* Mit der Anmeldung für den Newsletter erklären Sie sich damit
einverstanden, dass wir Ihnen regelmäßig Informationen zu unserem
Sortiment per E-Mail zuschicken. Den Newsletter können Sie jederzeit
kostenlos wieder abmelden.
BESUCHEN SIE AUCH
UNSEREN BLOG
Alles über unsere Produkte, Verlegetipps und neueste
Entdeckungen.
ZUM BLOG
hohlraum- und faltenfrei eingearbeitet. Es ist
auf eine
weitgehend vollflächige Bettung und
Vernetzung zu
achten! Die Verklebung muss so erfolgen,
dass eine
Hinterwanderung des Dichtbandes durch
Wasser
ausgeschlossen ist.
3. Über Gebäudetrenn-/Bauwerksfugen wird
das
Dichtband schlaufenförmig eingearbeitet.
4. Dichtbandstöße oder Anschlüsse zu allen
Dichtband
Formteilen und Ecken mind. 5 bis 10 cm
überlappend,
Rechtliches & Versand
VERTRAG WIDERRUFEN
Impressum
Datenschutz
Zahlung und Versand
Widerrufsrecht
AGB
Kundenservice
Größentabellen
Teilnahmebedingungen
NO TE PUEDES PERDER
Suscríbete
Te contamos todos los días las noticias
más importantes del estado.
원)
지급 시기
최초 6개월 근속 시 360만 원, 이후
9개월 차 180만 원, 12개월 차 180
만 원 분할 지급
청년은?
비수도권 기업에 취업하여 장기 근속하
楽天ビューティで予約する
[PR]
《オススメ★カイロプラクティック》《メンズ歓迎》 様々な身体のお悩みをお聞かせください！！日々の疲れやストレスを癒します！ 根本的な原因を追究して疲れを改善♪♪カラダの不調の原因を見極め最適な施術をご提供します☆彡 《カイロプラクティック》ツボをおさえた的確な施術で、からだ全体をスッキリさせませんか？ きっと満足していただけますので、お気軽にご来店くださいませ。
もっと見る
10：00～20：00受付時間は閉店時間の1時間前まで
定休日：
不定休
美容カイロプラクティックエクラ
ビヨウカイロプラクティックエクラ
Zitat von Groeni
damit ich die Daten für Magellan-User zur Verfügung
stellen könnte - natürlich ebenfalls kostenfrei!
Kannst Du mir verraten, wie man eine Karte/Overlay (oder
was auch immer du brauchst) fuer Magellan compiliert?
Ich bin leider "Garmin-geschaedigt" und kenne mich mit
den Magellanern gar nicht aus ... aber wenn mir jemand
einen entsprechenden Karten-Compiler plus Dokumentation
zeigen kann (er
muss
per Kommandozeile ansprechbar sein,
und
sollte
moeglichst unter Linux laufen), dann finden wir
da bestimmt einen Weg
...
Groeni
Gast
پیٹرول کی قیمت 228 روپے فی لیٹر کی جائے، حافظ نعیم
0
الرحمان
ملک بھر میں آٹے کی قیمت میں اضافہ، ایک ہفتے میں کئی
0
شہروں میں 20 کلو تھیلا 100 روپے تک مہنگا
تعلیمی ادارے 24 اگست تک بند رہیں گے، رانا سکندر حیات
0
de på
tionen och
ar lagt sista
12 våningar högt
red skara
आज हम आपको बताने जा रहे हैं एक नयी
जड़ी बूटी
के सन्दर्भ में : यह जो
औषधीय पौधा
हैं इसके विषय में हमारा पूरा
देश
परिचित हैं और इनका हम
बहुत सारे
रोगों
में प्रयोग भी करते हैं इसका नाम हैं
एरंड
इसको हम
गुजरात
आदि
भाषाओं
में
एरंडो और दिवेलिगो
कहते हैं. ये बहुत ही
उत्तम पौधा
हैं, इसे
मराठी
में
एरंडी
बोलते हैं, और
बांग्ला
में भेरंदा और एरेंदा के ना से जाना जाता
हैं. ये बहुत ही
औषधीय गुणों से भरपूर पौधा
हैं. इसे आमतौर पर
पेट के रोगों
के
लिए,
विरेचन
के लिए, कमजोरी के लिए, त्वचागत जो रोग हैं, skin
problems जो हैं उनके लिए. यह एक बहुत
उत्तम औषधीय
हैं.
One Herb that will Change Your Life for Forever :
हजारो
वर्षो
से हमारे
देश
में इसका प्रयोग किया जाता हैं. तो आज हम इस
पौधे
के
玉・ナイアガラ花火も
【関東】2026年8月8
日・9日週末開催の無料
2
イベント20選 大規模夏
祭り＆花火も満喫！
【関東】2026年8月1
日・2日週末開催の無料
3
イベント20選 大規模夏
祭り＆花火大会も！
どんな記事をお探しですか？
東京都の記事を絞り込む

────────────────────────────────────────

• _Work item_:
Pull every line containing "damit" out of the material and copy it.

• _Answer for this exercise_:
* Mit der Anmeldung für den Newsletter erklären Sie sich damit
damit ich die Daten für Magellan-User zur Verfügung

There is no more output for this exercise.